[Passage provided Boundary: Start]
Historians and Others about the American Revolutionary Era (or about several Founding Fathers)

E PLURIBUS UNUM ... is the Latin motto on the face of the Great Seal of the United States; .... This phrase means one out of the many. It refers to the
creation of one nation, the United States, out of 13 colonies. It is equally appropriate to today's federal system. Benjamin Franklin, John Adams, and
Thomas Jefferson, members of the first committee for the selection of the seal, suggested the motto in 1776. It can be traced back to Horace's Epistles
[65-8 BCE]. Since 1873, the law requires that this motto appear on one side of every United States coin that is minted. (Donald H. Mugridge,World
Book Encyclopedia, Volume 6 (E), Chicago: Field Enterprises Educational Corporation, 1976, p.2. "E Pluribus Unum" has appeared on most U. S.
coins, beginning in the late 1790s. The motto "In God We Trust" did not appear on any U. S. coin until 1864, when "Its presence on the new coin was
due largely to the increased religious sentiment during the Civil War Crisis," according to R. S. Yeoman, A Guide Book of United States Coins, 38th ed.,
Racine, Wisc.: Western Publishing Co., p. 89. The religious motto did not appear regularly on U. S. paper money until the 1950s.)

[The] manifest object of the men who framed the institution of this country, was to have a State without religion and a Church without politics--that is to
say, they meant that one should never be used as an engine for the purposes of the other.... For that they built up a wall of complete partition between the
two. (Jeremiah S. Black, noted constitutional advocate, Essays and Speeches, D. Appleton and Co., 1885. As quoted by Leo Pfeffer, "The Establishment
Clause: The Never-Ending Conflict," in Ronald C. White and Albright G. Zimmerman, An Unsettled Arena: Religion and the Bill of Rights, Grand Rapids,
Michigan: William B. Eerdmans Publishing Company, 1990, p. 72.)

Social radicalism in America had long been tinged with anticlericalism. The old alliances of church establishments with local aristocracies, and the
widespread assumption of the clergy that God was a disciple of Alexander Hamilton, had antagonized men of liberal inclination; and European deism
obligingly provided plausible arguments from history and philosophy for detesting the clergy and spurning revealed religion. The French Revolution
sharpened the issue when its antireligious excesses provoked preachers throughout the country to warn against too much democracy. The writings of
Ethan Allen, Joel Barlow and Elihu Palmer, and the free-thinking societies which dotted the young nation in the seventeen nineties, were notable
expressions of this republican anticlericalism. (Arthur M. Schlesinger, Jr., American historian, The Age of Jackson, Boston: Little, Brown and Company,
1945, p. 136. Schlesinger won the Pulitzer Prize for History for The Age of Jackson.)
[Passage provided Boundary: End]
[Dataset records Boundary: Start]
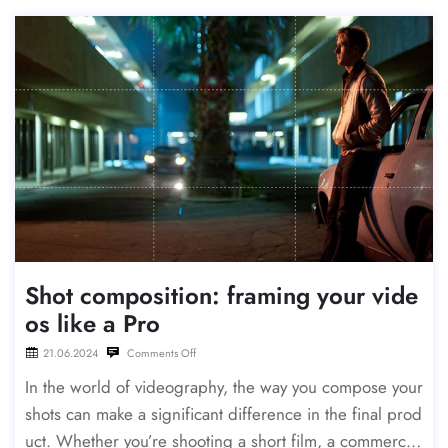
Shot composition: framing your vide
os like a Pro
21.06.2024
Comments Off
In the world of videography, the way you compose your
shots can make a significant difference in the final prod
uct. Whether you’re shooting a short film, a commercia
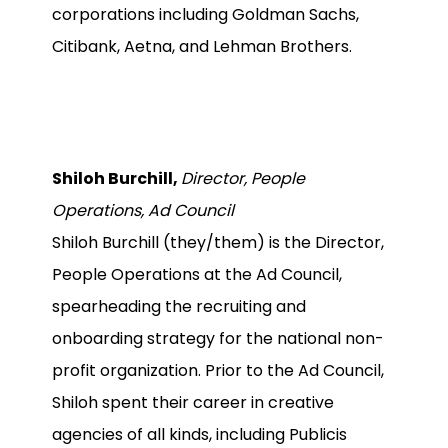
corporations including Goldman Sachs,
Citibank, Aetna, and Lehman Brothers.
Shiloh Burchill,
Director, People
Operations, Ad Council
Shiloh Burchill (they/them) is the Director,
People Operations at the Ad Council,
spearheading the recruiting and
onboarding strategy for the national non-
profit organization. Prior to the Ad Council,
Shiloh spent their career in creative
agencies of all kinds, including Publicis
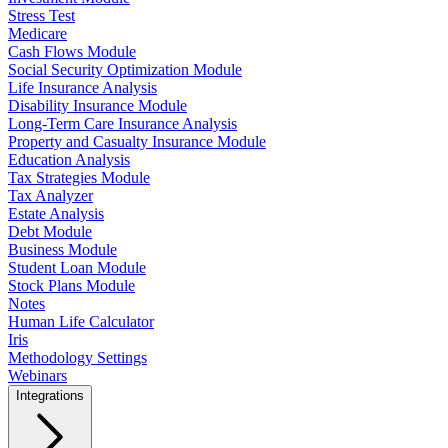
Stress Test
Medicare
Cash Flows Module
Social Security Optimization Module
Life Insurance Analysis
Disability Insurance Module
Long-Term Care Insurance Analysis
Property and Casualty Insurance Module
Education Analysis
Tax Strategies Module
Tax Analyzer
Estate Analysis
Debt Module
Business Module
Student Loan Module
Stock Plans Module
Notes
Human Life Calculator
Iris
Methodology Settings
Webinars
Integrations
[Dataset records Boundary: End]
_Actions to take_.
a. Rewrite the paragraph of the Revolutionary-era passage that begins "Social radicalism in America" in shorter form, keeping its main facts.
b. Continue the Revolutionary-era passage from the point where it stops.

_Answers for the tasks_.
a. Anticlericalism had long colored American social radicalism. Liberal-minded men resented established churches' alliances with local aristocracies and the clergy's assumption that God was a disciple of Alexander Hamilton. European deism gave them historical and philosophical arguments for detesting the clergy and rejecting revealed religion. The French Revolution sharpened the issue when its antireligious excesses led preachers across the country to warn against too much democracy. Notable expressions of this republican anticlericalism were the writings of Ethan Allen, Joel Barlow and Elihu Palmer, and the free-thinking societies found throughout the young nation in the 1790s. (Arthur M. Schlesinger, Jr., The Age of Jackson, 1945, p. 136.)

b.
Live-and-let-live, worship-and-let-worship was the essence of religion in this land of vast distances and a hundred religions, of which the most important in
terms of politics was the vaguely Christian rationalism that governed the tolerant minds of men like Jefferson, Franklin, Hamilton, and Washington. (The
last and least skeptical of these rationalists loaded his First Inaugural Address with appeals to the "Great Author," "Almighty Being," "invisible hand," and
"benign parent of the human race," but apparently could not bring himself to speak the the word "God.") (Clinton Rossiter, American historian, "The
United States in 1787," 1787: The Grand Convention, New York: W. W. Norton & Company, 1987 (first ed., 1966), p. 36.)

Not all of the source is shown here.